**Page text**:
** begin **

On Wed, 25 Jun 2008 12:53:32 -0500 "Shawn Walker" <[EMAIL PROTECTED]> wrote:
> 2008/6/25 Mike Meyer <[EMAIL PROTECTED]>:
> > On Wed, 25 Jun 2008 12:11:51 -0500 "Shawn Walker" <[EMAIL PROTECTED]> wrote:
> >> The value is in the ecosystem, not in the build process.
> >
> > The build process can help to contribute to the value of the
> > ecosystem. In particular, if the build process is such that the only
> > possible build is the one the contributor provides, then this directly
> > detracts from the ecosystem to anyone who needs something different
> > from that build. If you provide a standard set of switches that the
> > user who wants them can set (or let the build process autodetect) to
> > build something slightly different - GNOME or KDE or neither? Emacs or
> > Xemacs or Eclipse support? Always build the Python/Perl/Ruby/Lua
> > bindings? Python/Perl/Ruby/Lua install to build for? Compiler flags to
> > use? - then the value of the ecosystem gets multiplied by the number
> > of knobs and how well they work, as you get to use that one API to
> > build customized versions of anything in the consolidation. The tricky
> > part is to manage to do this without overwhelming the contributor with
> > details that aren't relevant to what they're doing.
> I don't want to get into a "glass half-full" vs. "glass half-empty"
> approach to contributed packages.
I don't think that's the question. It's more a matter of whether
you're going to provide a glass that can only be half full, or one
that someone who's interested in doing the work might be able to fill
to the top.
> While I understand and agree with what you are saying to a certain
> extent, having *a* package positively adds to the ecosystem even if it
> is only available in one build configuration or for one architecture.

** end **

[Some data]
** begin **

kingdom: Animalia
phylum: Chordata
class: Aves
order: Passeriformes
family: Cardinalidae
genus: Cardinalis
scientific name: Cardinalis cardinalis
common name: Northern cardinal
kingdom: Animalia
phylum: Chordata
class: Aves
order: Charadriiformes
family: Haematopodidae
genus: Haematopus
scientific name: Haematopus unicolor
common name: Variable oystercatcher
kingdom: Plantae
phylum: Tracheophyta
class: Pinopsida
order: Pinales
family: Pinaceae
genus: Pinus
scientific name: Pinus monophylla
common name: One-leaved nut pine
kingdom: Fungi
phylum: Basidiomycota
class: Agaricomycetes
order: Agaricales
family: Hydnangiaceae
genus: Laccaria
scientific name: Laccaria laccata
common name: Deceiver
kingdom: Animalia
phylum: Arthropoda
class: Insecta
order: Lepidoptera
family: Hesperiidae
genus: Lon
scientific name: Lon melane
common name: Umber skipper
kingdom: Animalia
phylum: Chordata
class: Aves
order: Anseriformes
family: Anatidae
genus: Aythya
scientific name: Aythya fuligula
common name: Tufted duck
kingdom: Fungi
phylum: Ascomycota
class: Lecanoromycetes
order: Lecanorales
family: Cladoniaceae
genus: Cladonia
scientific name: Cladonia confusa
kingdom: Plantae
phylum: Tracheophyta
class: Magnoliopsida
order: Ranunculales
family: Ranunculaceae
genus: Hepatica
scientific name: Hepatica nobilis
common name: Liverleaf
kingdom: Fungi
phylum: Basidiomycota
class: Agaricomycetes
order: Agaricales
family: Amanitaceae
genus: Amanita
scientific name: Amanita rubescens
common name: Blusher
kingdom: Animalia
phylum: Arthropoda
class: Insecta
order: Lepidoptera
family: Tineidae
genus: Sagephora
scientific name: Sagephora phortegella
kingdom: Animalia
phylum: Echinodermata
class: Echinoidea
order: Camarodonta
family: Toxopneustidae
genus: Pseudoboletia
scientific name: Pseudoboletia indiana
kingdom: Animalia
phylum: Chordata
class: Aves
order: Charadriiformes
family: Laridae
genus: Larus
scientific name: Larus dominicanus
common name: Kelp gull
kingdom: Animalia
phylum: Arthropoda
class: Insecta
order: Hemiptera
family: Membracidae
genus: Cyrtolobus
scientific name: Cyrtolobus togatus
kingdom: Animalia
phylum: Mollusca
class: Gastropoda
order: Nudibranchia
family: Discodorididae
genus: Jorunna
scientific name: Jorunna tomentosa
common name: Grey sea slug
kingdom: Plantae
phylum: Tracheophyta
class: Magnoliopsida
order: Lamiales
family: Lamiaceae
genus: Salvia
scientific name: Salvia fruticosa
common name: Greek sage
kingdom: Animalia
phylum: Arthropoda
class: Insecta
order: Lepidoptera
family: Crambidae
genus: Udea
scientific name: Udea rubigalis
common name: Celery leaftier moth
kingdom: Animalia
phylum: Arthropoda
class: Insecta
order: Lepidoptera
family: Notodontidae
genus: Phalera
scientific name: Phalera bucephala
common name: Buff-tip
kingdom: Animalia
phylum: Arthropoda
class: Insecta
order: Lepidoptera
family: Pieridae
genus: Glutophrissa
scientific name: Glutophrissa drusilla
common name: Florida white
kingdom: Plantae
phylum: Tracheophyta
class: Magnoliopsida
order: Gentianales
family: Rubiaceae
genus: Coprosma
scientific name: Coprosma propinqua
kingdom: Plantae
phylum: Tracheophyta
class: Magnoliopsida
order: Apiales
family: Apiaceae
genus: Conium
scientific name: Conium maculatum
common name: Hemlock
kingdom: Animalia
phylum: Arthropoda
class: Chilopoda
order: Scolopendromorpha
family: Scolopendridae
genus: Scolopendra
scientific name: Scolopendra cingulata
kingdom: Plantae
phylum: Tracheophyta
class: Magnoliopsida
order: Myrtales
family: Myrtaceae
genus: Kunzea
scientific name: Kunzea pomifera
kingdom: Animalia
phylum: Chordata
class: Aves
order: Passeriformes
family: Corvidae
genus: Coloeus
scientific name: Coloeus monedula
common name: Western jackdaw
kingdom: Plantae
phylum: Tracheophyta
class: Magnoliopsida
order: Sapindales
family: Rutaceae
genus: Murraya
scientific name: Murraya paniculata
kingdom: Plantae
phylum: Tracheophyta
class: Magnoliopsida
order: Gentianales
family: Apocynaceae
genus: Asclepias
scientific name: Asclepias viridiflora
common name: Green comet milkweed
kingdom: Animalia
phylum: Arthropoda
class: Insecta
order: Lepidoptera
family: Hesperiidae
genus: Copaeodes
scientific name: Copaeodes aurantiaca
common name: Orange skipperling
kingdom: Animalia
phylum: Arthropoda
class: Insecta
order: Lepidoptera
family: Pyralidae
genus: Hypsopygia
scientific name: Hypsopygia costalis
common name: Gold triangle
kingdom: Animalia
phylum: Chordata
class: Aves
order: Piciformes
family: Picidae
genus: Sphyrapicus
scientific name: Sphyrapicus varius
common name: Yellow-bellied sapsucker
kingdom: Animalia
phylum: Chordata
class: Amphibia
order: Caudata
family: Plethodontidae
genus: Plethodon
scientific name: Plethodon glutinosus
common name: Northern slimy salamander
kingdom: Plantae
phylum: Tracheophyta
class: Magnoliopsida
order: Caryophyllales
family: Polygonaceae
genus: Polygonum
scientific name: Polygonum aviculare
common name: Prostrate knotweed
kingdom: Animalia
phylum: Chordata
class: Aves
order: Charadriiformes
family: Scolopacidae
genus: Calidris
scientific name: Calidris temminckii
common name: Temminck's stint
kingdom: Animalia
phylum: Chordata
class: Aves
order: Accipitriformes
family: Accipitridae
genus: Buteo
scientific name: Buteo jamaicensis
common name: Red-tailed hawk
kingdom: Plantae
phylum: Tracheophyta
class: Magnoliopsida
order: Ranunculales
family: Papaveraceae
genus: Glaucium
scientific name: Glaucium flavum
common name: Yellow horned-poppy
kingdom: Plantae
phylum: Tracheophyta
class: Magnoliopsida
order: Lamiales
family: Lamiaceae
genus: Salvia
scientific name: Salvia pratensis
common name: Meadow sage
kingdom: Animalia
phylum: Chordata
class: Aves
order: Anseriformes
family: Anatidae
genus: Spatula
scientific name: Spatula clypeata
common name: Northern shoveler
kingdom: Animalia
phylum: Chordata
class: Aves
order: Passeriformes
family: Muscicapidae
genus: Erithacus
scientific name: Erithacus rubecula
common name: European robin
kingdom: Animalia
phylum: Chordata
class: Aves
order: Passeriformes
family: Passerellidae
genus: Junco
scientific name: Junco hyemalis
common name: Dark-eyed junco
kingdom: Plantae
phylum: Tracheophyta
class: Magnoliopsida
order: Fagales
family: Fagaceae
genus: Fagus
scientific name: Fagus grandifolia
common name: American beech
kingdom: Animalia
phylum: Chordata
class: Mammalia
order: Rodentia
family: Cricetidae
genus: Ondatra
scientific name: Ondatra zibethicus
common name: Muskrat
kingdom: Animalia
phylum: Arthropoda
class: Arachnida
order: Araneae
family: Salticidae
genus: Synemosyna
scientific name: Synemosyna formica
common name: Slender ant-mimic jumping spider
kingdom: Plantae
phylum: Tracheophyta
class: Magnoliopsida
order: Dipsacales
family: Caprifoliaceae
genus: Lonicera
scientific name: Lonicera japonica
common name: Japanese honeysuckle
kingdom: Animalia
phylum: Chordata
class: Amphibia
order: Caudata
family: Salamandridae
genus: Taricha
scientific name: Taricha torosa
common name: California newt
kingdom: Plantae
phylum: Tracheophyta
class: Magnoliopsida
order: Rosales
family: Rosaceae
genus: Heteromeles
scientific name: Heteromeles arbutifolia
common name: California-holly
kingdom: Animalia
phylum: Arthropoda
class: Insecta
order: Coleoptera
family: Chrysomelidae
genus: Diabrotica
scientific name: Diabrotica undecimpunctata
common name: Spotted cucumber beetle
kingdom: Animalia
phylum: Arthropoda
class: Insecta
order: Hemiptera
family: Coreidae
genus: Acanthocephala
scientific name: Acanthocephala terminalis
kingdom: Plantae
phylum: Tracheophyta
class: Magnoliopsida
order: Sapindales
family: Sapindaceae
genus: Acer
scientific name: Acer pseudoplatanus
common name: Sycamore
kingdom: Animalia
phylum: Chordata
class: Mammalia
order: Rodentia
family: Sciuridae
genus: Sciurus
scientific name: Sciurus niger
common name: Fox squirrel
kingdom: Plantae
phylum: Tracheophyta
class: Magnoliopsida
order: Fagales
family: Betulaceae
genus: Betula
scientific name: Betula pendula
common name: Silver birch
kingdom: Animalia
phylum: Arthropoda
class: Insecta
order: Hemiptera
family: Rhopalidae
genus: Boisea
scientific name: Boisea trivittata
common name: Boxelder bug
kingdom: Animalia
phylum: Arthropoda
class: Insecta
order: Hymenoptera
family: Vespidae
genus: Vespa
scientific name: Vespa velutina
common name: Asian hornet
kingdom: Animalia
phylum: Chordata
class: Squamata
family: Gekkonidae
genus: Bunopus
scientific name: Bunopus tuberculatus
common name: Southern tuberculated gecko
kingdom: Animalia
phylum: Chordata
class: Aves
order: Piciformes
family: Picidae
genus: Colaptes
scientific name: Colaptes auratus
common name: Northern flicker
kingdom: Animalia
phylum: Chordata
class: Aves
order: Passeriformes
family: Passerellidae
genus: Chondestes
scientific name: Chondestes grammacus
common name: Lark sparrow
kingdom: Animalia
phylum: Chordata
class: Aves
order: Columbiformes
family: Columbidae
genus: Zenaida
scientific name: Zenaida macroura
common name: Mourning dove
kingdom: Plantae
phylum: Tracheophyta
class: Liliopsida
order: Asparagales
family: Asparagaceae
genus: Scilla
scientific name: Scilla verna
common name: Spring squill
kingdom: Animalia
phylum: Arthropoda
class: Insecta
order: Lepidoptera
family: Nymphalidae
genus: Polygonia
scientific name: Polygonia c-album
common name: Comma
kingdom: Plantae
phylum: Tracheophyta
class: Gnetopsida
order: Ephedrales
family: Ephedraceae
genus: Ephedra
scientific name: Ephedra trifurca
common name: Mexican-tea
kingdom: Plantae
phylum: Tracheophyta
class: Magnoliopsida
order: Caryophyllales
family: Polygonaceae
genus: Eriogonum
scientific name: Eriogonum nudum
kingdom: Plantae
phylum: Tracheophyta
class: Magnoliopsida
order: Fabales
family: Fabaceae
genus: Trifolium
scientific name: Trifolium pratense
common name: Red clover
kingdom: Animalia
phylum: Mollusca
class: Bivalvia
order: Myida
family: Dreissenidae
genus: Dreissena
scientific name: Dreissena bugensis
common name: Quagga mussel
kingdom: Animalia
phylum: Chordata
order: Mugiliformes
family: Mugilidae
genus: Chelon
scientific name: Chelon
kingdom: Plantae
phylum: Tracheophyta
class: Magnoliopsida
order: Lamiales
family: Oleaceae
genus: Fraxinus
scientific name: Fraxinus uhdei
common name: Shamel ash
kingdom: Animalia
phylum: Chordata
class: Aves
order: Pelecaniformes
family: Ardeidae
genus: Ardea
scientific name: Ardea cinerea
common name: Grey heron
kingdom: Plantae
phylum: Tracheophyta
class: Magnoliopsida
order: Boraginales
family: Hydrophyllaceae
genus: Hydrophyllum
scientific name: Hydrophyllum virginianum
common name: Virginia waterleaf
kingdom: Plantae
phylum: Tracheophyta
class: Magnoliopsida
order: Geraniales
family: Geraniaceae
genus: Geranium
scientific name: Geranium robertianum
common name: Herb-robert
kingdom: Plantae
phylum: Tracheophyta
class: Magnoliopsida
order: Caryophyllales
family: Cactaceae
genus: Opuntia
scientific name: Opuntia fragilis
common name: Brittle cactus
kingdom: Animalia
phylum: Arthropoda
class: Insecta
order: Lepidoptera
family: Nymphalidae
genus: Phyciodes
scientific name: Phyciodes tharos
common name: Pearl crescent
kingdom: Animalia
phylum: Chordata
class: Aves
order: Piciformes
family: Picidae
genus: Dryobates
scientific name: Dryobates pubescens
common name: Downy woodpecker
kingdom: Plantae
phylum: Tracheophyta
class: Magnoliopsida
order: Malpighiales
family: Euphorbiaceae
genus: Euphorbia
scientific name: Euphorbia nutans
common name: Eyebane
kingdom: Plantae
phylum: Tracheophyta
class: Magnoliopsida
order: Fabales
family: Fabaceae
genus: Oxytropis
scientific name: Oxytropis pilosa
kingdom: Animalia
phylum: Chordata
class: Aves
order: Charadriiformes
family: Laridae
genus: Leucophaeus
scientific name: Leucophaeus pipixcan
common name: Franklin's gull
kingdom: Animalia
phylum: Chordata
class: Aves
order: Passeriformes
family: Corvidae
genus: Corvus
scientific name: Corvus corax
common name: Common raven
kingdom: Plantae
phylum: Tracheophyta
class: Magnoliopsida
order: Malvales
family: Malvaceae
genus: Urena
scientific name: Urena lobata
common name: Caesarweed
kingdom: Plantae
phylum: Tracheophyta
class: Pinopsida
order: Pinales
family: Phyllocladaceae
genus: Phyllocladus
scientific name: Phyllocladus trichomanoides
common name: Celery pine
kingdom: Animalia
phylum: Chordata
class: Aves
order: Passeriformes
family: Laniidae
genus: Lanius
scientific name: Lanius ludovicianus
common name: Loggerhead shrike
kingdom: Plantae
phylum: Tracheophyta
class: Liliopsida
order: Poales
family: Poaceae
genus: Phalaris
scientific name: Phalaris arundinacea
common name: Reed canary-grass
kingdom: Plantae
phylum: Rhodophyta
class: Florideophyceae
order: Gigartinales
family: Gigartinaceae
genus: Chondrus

** end **

**Given instruction**: Reproduce the portion of the email that begins at "On Wed, 25 Jun 2008 12:53:32" and ends at "the build process.".

**Result of this task**:
On Wed, 25 Jun 2008 12:53:32 -0500 "Shawn Walker" <[EMAIL PROTECTED]> wrote:
> 2008/6/25 Mike Meyer <[EMAIL PROTECTED]>:
> > On Wed, 25 Jun 2008 12:11:51 -0500 "Shawn Walker" <[EMAIL PROTECTED]> wrote:
> >> The value is in the ecosystem, not in the build process.